__VERIFIQUE SUA COMPREENSÃO__.
A. Responda às perguntas abaixo com base no texto sobre Xandão.
(i) Em que data o texto foi publicado?
(ii) Por qual clube Xandão disputou o Campeonato Brasileiro de 2009?
(iii) De que nacionalidade é o passaporte que Xandão possui?
B. Redija a continuação do texto sobre Xandão, partindo da última frase apresentada.

__TRECHO DO DOCUMENTO__.
Xandão pelo Anzhi, da Rússia - Divulgação - Divulgação
Imagem: Divulgação

Marcello De Vico e Vanderlei Lima

Do UOL, em Santos e São Paulo

11/06/2017 04h00

Depois de um bom Campeonato Brasileiro pelo Grêmio Barueri, em 2009, ele chamou a atenção do São Paulo, clube o qual defendeu por dois anos. Deixou o Brasil há mais de cinco anos e, desde então, faz carreira na Europa – entre Portugal e Rússia. Com passaporte italiano nas mãos e agora livre para jogar como comunitário no continente, a ideia é permanecer por lá, mas o retorno ao Brasil não está descartado por Alexandre Luiz Reame, ou Xandão.

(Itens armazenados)

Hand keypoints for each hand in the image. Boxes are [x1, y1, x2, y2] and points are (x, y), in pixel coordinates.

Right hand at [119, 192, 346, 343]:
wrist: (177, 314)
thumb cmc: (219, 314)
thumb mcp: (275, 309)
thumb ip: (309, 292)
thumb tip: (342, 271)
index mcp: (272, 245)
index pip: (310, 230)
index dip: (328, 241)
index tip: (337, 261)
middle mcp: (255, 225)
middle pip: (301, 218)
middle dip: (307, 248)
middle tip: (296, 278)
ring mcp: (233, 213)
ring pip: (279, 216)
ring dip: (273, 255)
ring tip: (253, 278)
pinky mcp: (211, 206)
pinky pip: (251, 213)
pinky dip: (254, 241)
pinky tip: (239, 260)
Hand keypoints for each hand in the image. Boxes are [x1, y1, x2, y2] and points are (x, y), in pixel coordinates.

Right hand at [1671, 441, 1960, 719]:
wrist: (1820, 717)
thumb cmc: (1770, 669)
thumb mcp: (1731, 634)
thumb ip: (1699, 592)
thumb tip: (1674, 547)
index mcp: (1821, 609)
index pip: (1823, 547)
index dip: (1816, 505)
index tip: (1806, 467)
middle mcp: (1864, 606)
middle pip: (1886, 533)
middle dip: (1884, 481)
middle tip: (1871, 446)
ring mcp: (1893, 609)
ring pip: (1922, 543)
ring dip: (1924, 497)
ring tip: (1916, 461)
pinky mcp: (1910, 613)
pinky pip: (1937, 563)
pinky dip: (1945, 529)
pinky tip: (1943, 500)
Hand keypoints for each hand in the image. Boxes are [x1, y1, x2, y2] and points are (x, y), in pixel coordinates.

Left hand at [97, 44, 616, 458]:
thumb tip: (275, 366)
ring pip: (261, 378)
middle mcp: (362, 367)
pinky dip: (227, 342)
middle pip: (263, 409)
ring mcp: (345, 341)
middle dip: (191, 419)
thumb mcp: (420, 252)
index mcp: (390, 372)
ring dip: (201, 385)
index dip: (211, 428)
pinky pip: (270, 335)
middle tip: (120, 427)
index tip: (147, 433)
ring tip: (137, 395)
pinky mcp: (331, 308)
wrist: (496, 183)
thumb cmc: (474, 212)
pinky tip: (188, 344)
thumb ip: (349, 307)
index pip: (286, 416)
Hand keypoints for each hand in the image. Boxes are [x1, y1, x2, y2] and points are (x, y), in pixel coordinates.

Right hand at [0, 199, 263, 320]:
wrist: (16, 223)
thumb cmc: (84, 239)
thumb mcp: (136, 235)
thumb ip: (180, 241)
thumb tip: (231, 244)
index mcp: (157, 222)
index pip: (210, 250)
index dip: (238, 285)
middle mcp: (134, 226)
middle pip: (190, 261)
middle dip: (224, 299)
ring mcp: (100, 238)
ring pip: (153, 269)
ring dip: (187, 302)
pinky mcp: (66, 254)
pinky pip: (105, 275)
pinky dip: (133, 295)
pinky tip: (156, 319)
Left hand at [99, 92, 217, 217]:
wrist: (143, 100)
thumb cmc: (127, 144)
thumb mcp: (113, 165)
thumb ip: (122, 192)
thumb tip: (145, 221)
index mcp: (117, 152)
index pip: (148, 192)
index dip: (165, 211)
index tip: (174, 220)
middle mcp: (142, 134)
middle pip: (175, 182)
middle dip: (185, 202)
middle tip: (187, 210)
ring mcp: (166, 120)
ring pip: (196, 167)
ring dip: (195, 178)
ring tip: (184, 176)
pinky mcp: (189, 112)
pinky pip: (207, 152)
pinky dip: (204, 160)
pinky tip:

__RESULTADOS DO EXERCÍCIO__.
A.
(i) Em 11/06/2017.
(ii) Pelo Grêmio Barueri.
(iii) Italiana.

B.
Hoje com 29 anos, Xandão conversou com o UOL Esporte direto de Údine, na Itália, onde resolvia os detalhes finais do passaporte italiano. Em conversa bastante descontraída, Xandão falou de tudo, especialmente do início da carreira, e recordou que a 'profissão futebol' poderia não estar em sua vida caso um técnico da base não tivesse mudado sua posição.

Ele ainda fala sobre a decepção que teve em uma peneira no São Paulo, o momento em que chegou a desistir do futebol, o que deu errado em sua passagem pelo Morumbi, os problemas que encarou em Portugal e na Rússia – rendendo até um impasse que está na Justiça até hoje – e a ‘sorte’ que Apodi teve ao trocar a Chapecoense pelo futebol europeu. Confira:

Zagueiro? Xandão queria é ser atacante...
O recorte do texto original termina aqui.